==== 인용된 글
모니터링과 로깅 전략
학습 목표
- 관찰성(Observability)의 3가지 기둥
- Prometheus + Grafana로 메트릭 모니터링
- ELK Stack으로 중앙화된 로깅
- Jaeger로 분산 추적
- 알림 전략
관찰성(Observability)의 3가지 기둥
1. Metrics (메트릭)
시스템 상태를 숫자로 측정:
- CPU, 메모리 사용량
- Request rate (RPS)
- Latency (p50, p95, p99)
- Error rate
2. Logs (로그)
이벤트의 상세 기록:
- 에러 스택 트레이스
- 요청/응답 내용
- 비즈니스 이벤트
3. Traces (분산 추적)
요청이 여러 서비스를 거치는 흐름:
[API Gateway] → [Order Service] → [Product Service]
↘ [Inventory Service]
Prometheus + Grafana
Prometheus 메트릭 수집
Node.js 앱에서 메트릭 수집:
import express from 'express';
import { Counter, Histogram, Gauge, register } from 'prom-client';
const app = express();
// 1. Counter: 누적값 (증가만 가능)
const httpRequestsTotal = new Counter({
name: 'http_requests_total',
help: 'Total number of HTTP requests',
labelNames: ['method', 'path', 'status'],
});
// 2. Histogram: 분포 측정 (Latency 등)
const httpRequestDuration = new Histogram({
name: 'http_request_duration_seconds',
help: 'Duration of HTTP requests in seconds',
labelNames: ['method', 'path'],
buckets: [0.01, 0.05, 0.1, 0.5, 1, 2, 5, 10],
});
// 3. Gauge: 현재 값 (증가/감소 가능)
========
==== 표시된 정보
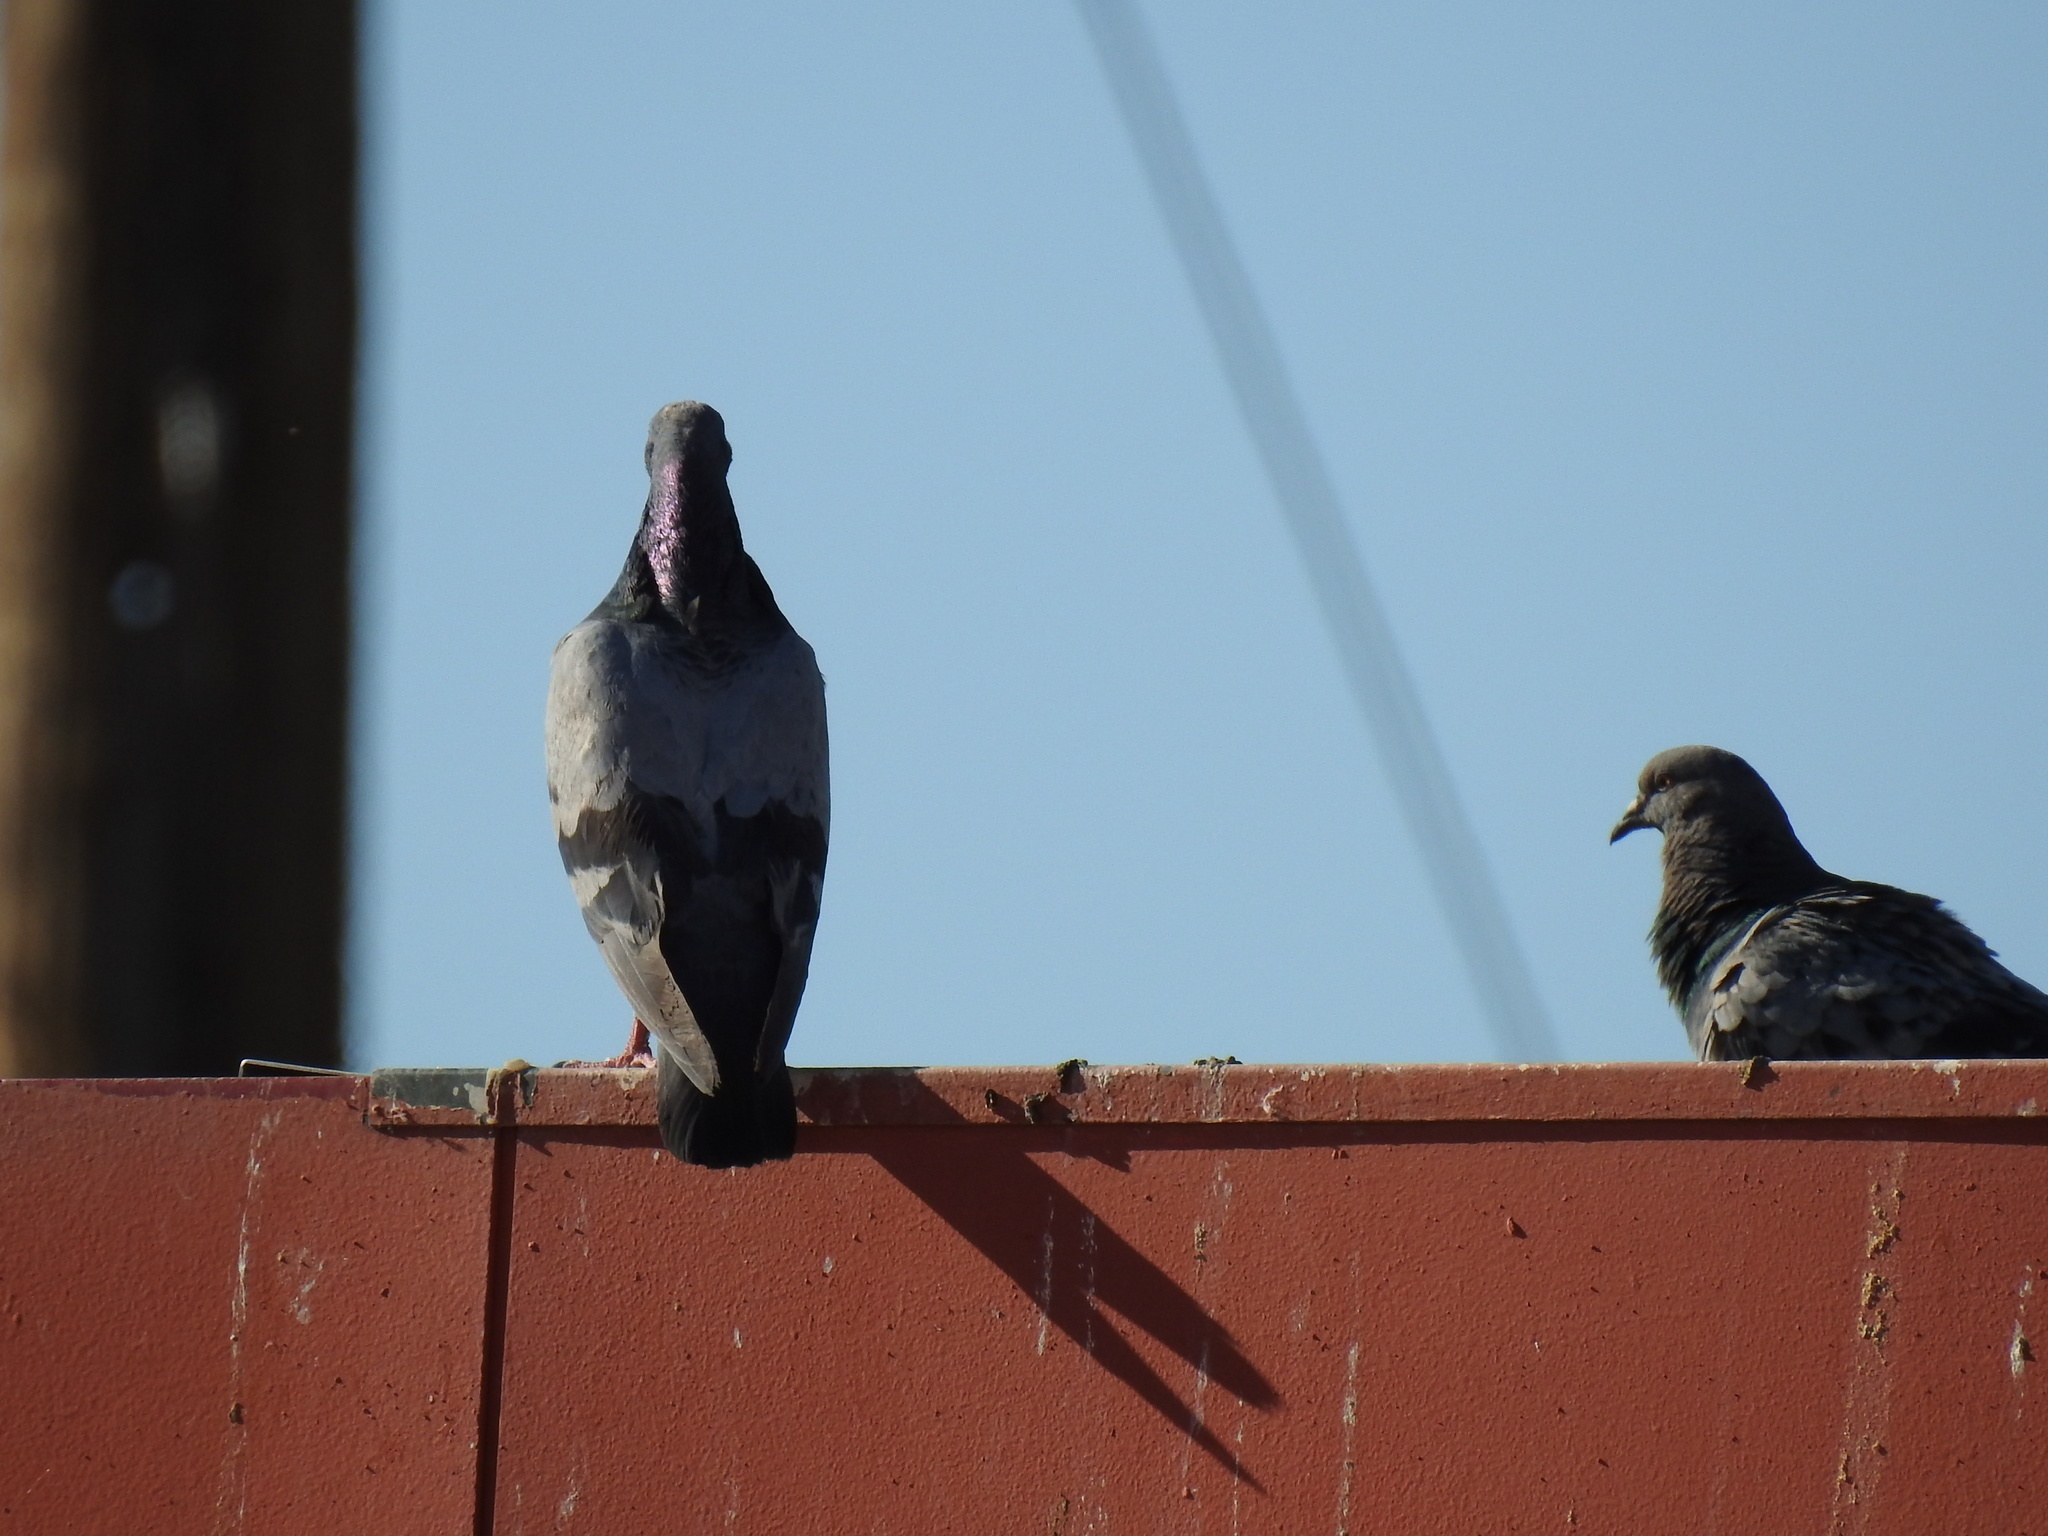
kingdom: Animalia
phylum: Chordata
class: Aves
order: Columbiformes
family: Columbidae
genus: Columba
========
==== 표시된 정보
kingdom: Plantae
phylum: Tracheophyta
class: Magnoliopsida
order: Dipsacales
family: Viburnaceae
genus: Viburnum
========
==== 표시된 정보
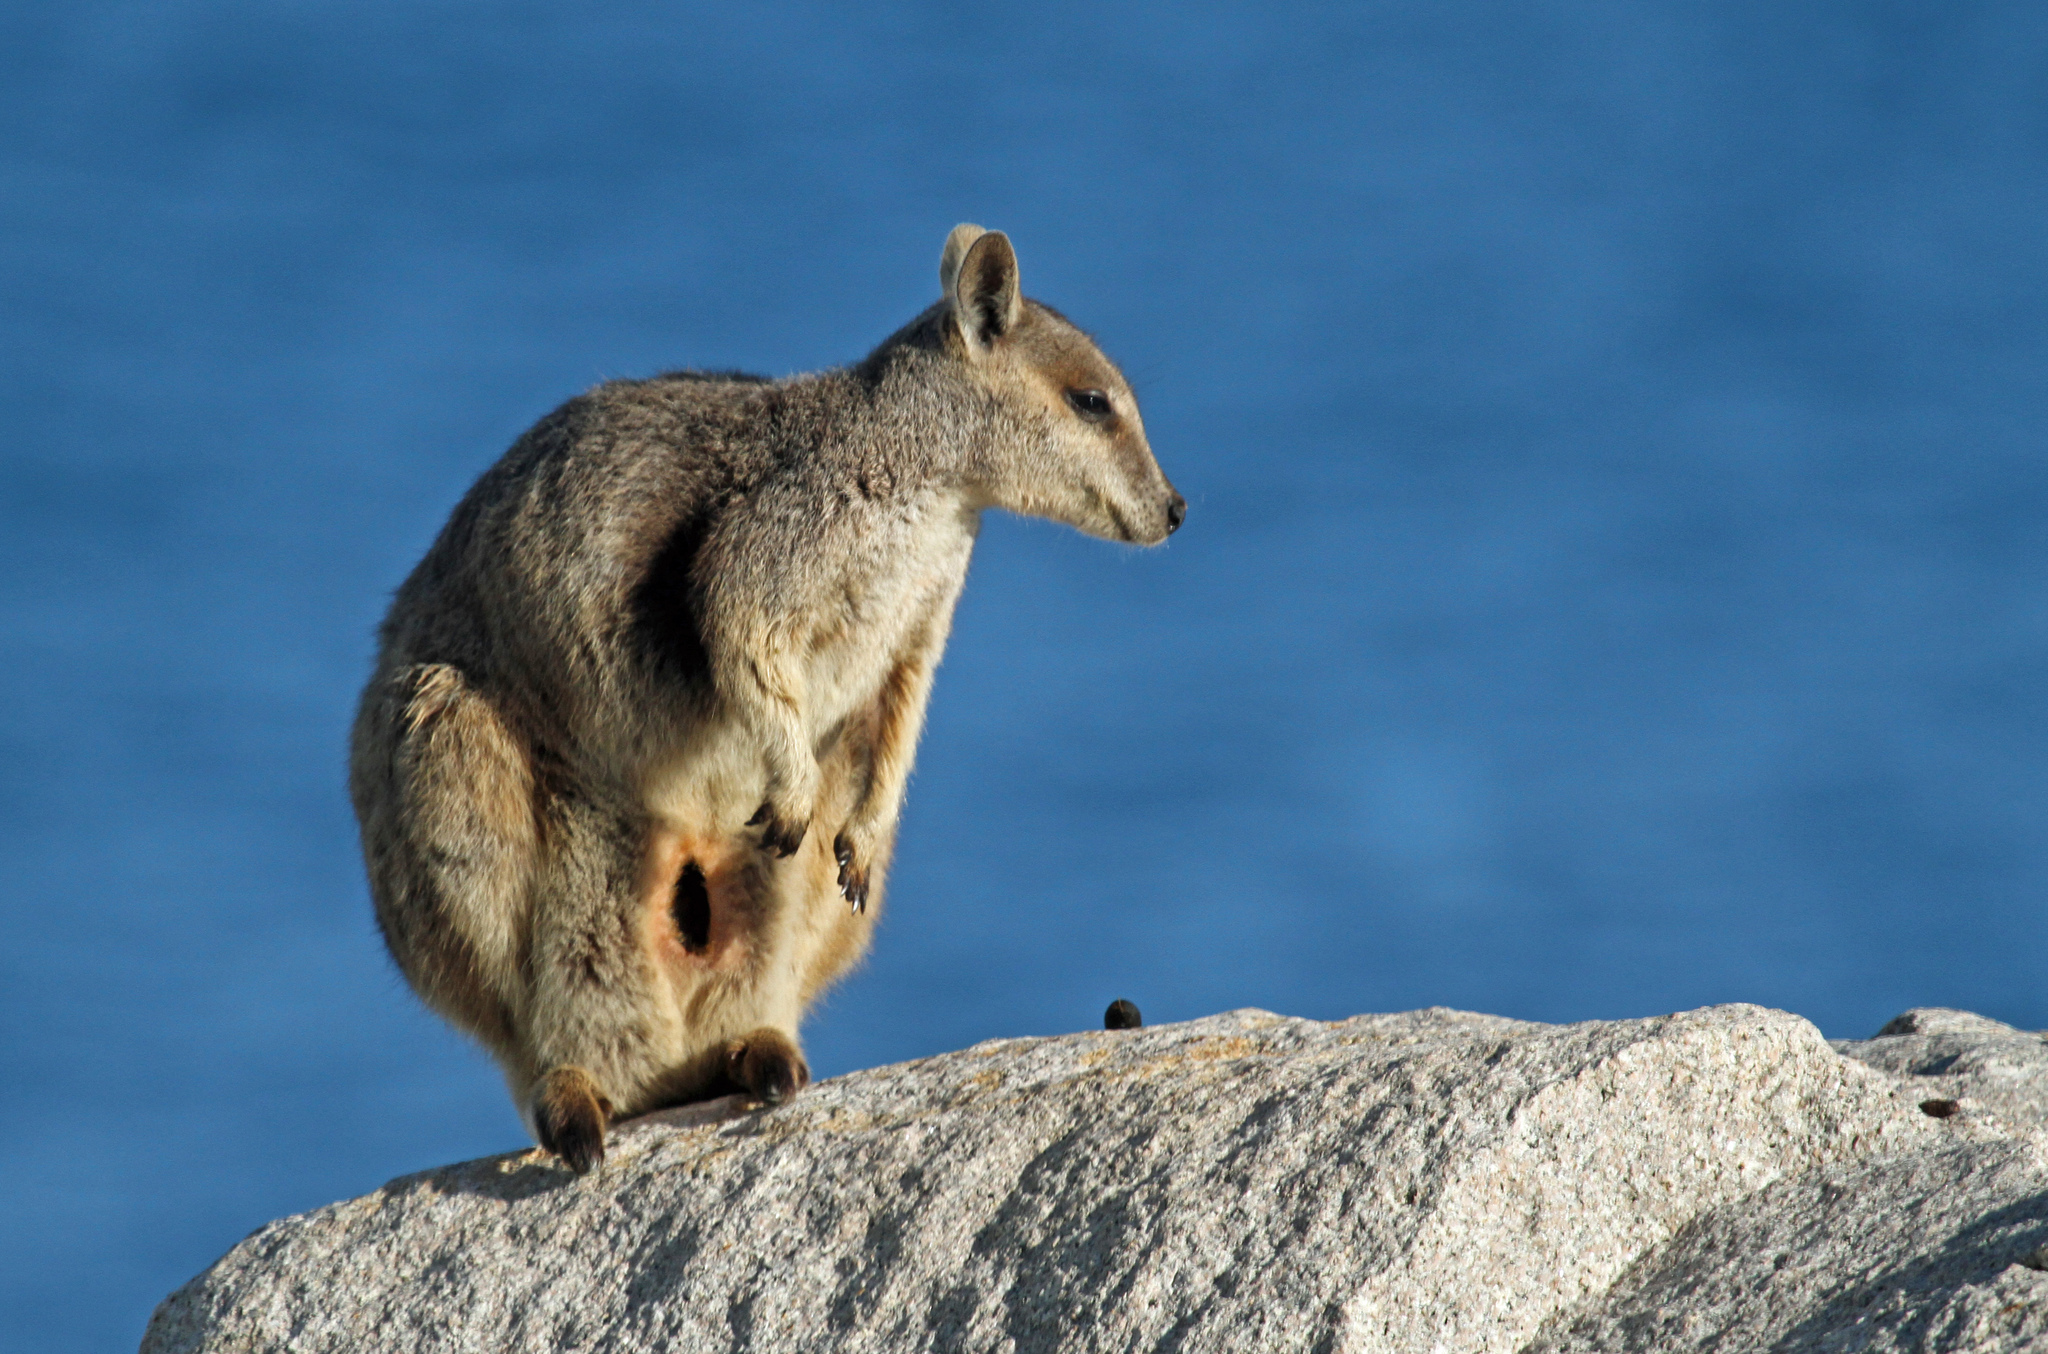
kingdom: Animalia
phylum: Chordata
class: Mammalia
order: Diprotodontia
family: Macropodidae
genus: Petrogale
========
작업 지시: 모니터링과 로깅에 관한 글에 나오는 "시스템 상태를 숫자로 측정"을 영어로 번역하세요. 기록은 참고하지 않아도 됩니다.

올바른 답: Measuring the system state in numbers